Exchange E offers early access to new listings and supports highly diversified portfolios. Its native token provides trading fee discounts, priority for IEOs, and voting rights for new listings. Users can buy crypto with yen by credit card, enabling fast access without a domestic account.
Direct yen withdrawals are not possible—profits must be routed through a domestic exchange, adding steps and time. Trading fees are a bit higher but can be reduced by holding the native token. Credit card purchases may incur higher fees and less favorable exchange rates. The wide asset selection also means higher risk; some tokens may be unvetted. There is no trust asset protection—use caution and avoid large, long-term deposits.
Security: ★★★☆☆
Usability: ★★★★☆
Fees: ★★★☆☆
Overseas crypto exchanges provide a range of assets and advanced features unavailable domestically, making them attractive for investors seeking broader opportunities. Their strengths include asset variety, low trading costs, and high leverage.

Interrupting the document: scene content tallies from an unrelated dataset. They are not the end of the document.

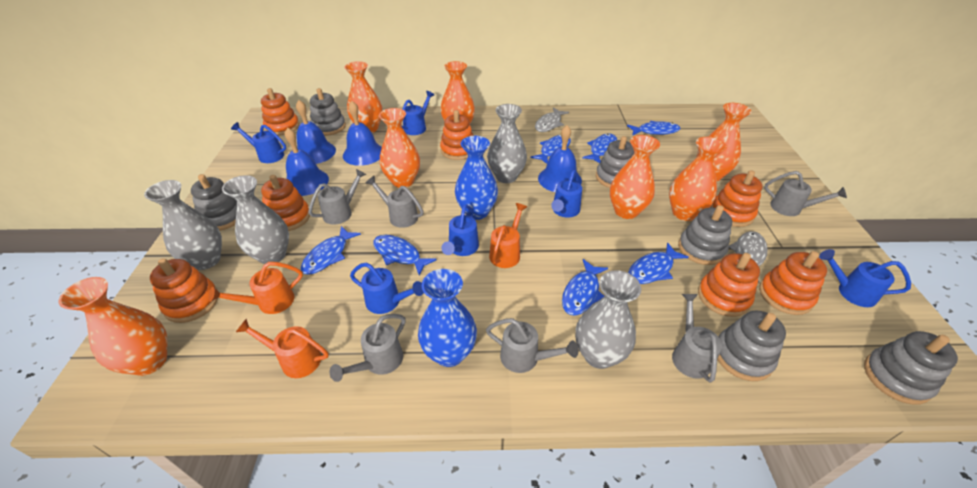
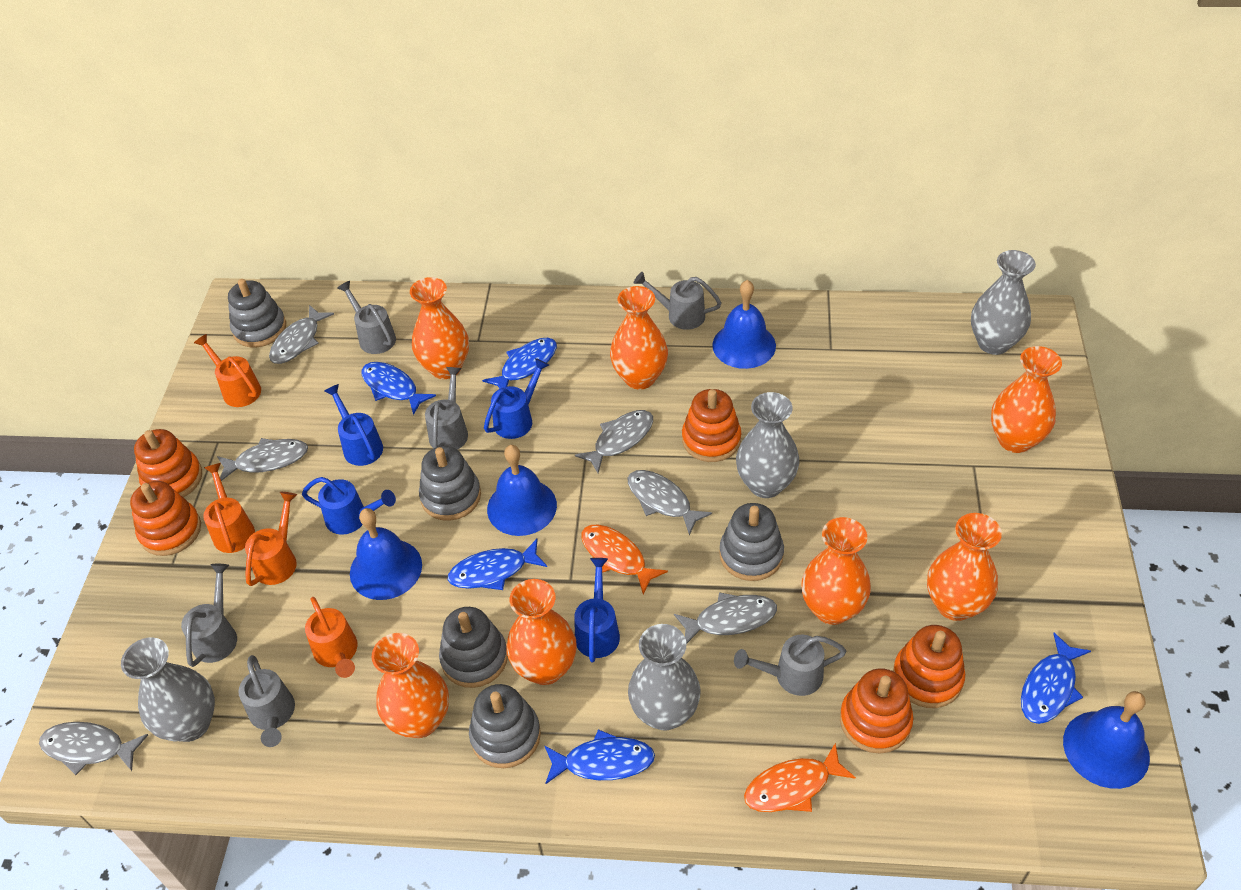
blue fish: [301,226,361,275] [373,235,436,276] [531,135,571,164] [562,259,608,316] [582,133,617,163] [627,121,680,136] [628,242,689,284] = 7 -> [361,362,436,415] [448,539,547,590] [482,338,557,389] [544,729,655,784] [1021,633,1091,724] = 5
blue vase: [418,269,477,367] [455,136,498,220] = 2 -> none = 0
blue watering can: [231,122,286,163] [350,262,424,314] [401,91,434,135] [441,204,479,256] [551,170,582,218] [819,249,911,307] = 6 -> [302,477,396,535] [325,384,383,466] [484,358,549,439] [574,558,620,662] = 4
grey fish: [535,107,569,132] [729,231,768,282] = 2 -> [39,722,148,775] [217,438,308,481] [269,305,334,364] [575,410,653,473] [628,470,712,535] [674,592,777,644] = 6
grey stacking toy: [191,174,237,231] [310,88,346,136] [596,136,634,188] [678,205,732,265] [717,311,786,381] [864,331,958,405] = 6 -> [228,279,286,348] [419,446,481,521] [439,607,508,688] [469,684,541,768] [719,503,784,581] = 5
orange fish: none = 0 -> [581,525,668,594] [744,742,856,812] = 2
orange stacking toy: [150,258,218,323] [261,88,299,136] [261,175,310,231] [440,110,473,160] [698,253,760,317] [711,170,762,227] [759,251,827,315] = 7 -> [130,481,201,556] [134,429,202,498] [682,389,741,462] [840,668,913,753] [893,625,965,708] = 5
orange watering can: [209,262,303,314] [236,319,329,378] [489,203,527,268] = 3 -> [194,334,261,407] [203,463,255,553] [245,492,297,586] [305,597,358,678] = 4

However, they operate under different regulatory regimes, and users must pay close attention to security and asset protection. Carefully review each exchange’s strengths and risks, and select the platform that best fits your investment goals and style. For example, Exchange E is ideal for asset variety, while Exchange B stands out for copy trading.
Always take robust security measures, diversify assets across exchanges and wallets, and use hardware wallets for long-term holdings. Comply with regulations, such as the Travel Rule, and verify compatibility before transferring assets overseas. Stay informed about regulatory changes to respond quickly if your exchange’s status changes.